Mr Alexander added: “What’s really important is neurodiversity covers every neural type regardless because if you were put in under this brain scan, there’s not one brain in the world that would look identically the same.
“They are all different, whether you’re neurotypical or whether you’re neurodivergent.”
The term neurodiversity is “an attempt to be inclusive” Billy Alexander explained, and it is used to “celebrate the strengths” of those with neurodivergent conditions.
‘I can’t personally keep up with the demand’
Energy firms are looking to ensure the neurodiverse workforce is afforded the same level of comfort as neurotypical employees and as a result, A-ND is seeing a “huge demand” for its services.
Mr Alexender said: “I can’t personally keep up with the demand, not only from the energy sector.
“Once one hears of it and it’s not just hearing about it, they see the benefit. They see the productivity increase, they see a happier, healthier workforce, it reduces absences and sickness, and people stay.
“Money is important but if they feel included, valued and respected, that goes a long way too.”
He added: “When Global have that and they see the results then Aker go ‘we want a bit of that too’ then Serica ‘we’d like a bit of that too’ and so on and so on.”
A-ND has also been approached by Shell to bring its training to the supermajor’s staff at the St Fergus gas terminal in Aberdeenshire.
In addition to working with the private firms, A-ND also supports the public sector having picked up work in NHS training.
Mr Alexander explained: “There’s only so much I can do, I’m only one man so I can’t work with many organisations at once.”
The demand for Billy Alexander’s services from energy firms like Serica, Shell, Global E&C and Aker Solutions is a positive sign that the sector is looking to welcome a more diverse range of people into its ranks.
That being said, there is still a stigma around neurodiversity and the labels that come under the umbrella of neurodivergent conditions.
The energy sector is taking ‘steps in the right direction’
Despite the inaccessible or uncomfortable working environments that may be in the energy sector for neurodivergent people, through no malicious intent of employers, the dial is moving on neuro-inclusivity.
Mr Alexander said: “I think that in business now, especially in the energy sector, they’re getting wiser.
“They understand what my experience is they’re definitely understanding the benefits of having a neurodiverse workforce, and they understand the abilities of people that think differently.”
Billy Alexander explained that when a diverse group of people “who think differently” working on the same project “can create really innovative solutions and bring the real creativity to a room.”
Getting over the ‘panic’ around reasonable adjustments
To get to a point where there is diversity of thought in a room, reasonable adjustments must be made, and some are still scared of the thought of making changes.
The A-ND boss also finds himself feeling wary: “I think businesses who think here the word reasonable adjustments, I sometimes panic and myself running my own organisation when someone says, ‘I need a reasonable adjustment’, there’s that first ‘What does that mean?
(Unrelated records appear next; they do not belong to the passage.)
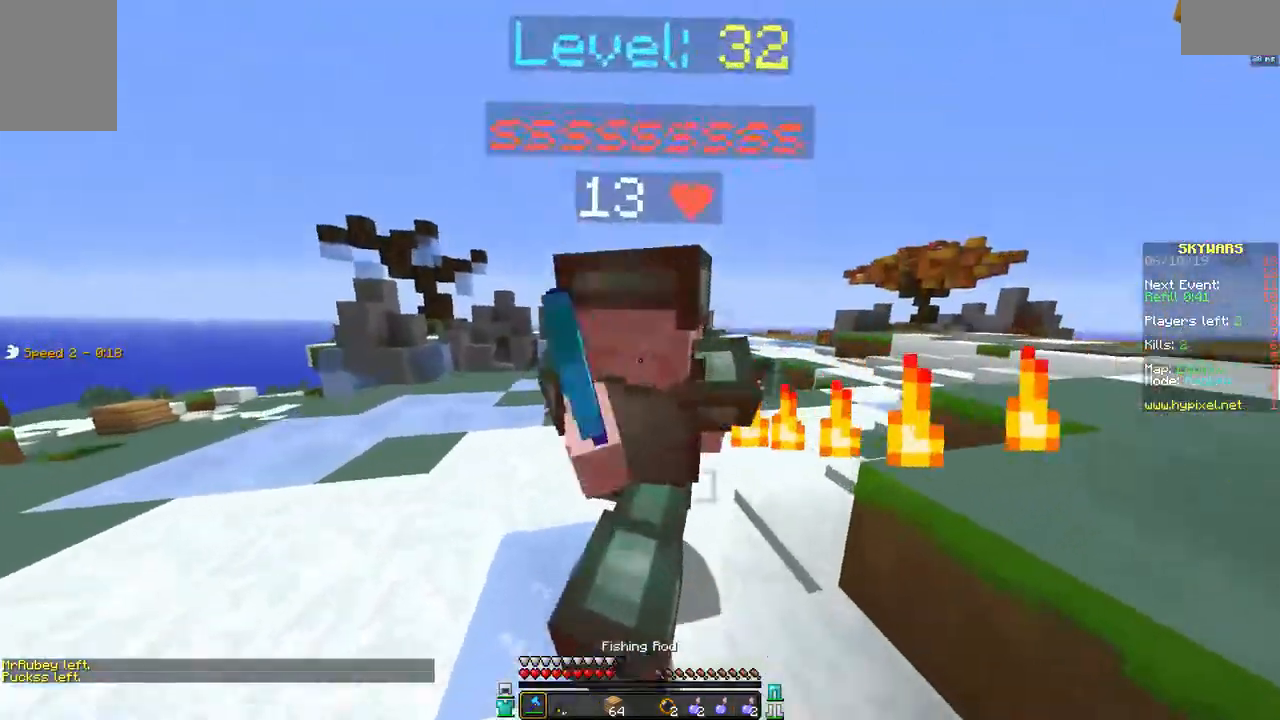
{"keys": ["a", "d"], "mouse": ["left"], "events": [[50, "mouse_left", "down"], [100, "mouse_left", "up"], [200, "mouse_left", "down"], [250, "mouse_left", "up"], [250, "w", "up"], [350, "a", "down"], [350, "mouse_left", "down"], [400, "mouse_left", "up"], [450, "mouse_left", "down"]]}
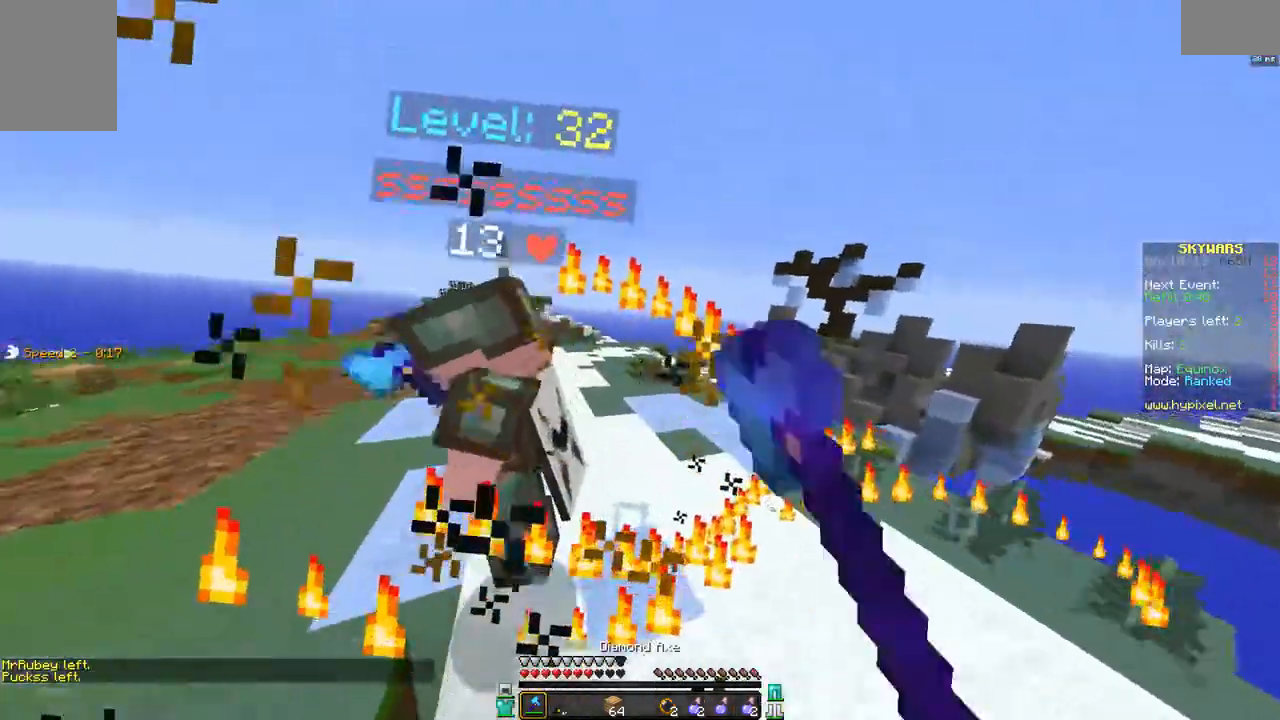
{"keys": ["a", "d", "w"], "mouse": [], "events": [[50, "mouse_left", "up"], [50, "w", "down"], [100, "mouse_left", "down"], [150, "mouse_left", "up"], [200, "d", "up"], [200, "mouse_left", "down"], [250, "mouse_left", "up"], [300, "d", "down"], [300, "mouse_left", "down"], [400, "mouse_left", "up"], [433, "mouse_left", "down"], [500, "mouse_left", "up"]]}
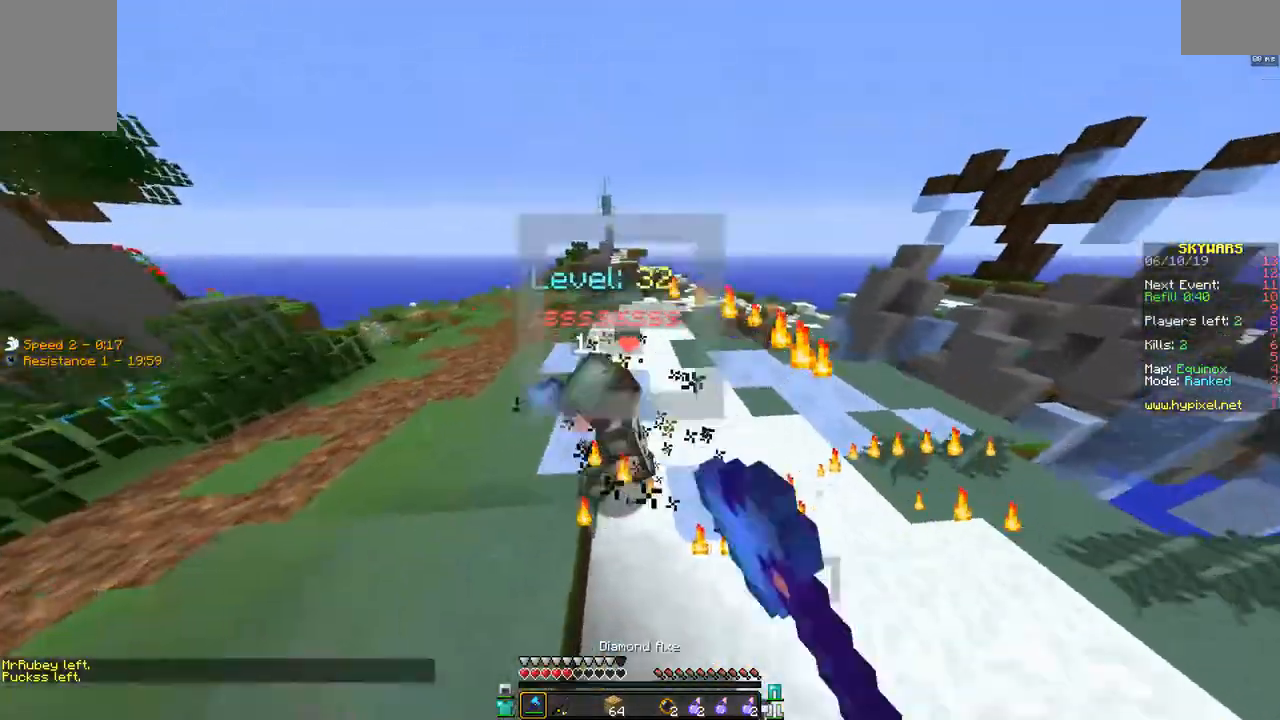
{"keys": ["a", "w"], "mouse": [], "events": [[100, "d", "up"], [100, "mouse_left", "down"], [150, "mouse_left", "up"], [200, "mouse_left", "down"], [250, "mouse_left", "up"], [350, "mouse_left", "down"], [400, "mouse_left", "up"], [450, "mouse_left", "down"], [500, "mouse_left", "up"]]}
What’s that going to cost? What’s that going to look like?’
“More often than not, it’s a reasonable fix. Most individuals are very reasonable if you say ‘We can’t do that right now’ or ‘That’s going to cost a lot, is there something else we can do?’, most individuals will be flexible and will work with you on that.”
To achieve the changes Billy Alexander speaks about and reap the benefits of a diverse workforce, changes must be made and that can only come with understanding the struggles the neurodiverse workforce faces.
Mr Alexander explained: “The only way we can tackle some of the stigma around that is by raising awareness and also understanding because it’s more than just awareness of neurodiversity, it’s also understanding its extent and also the challenges that come with that.”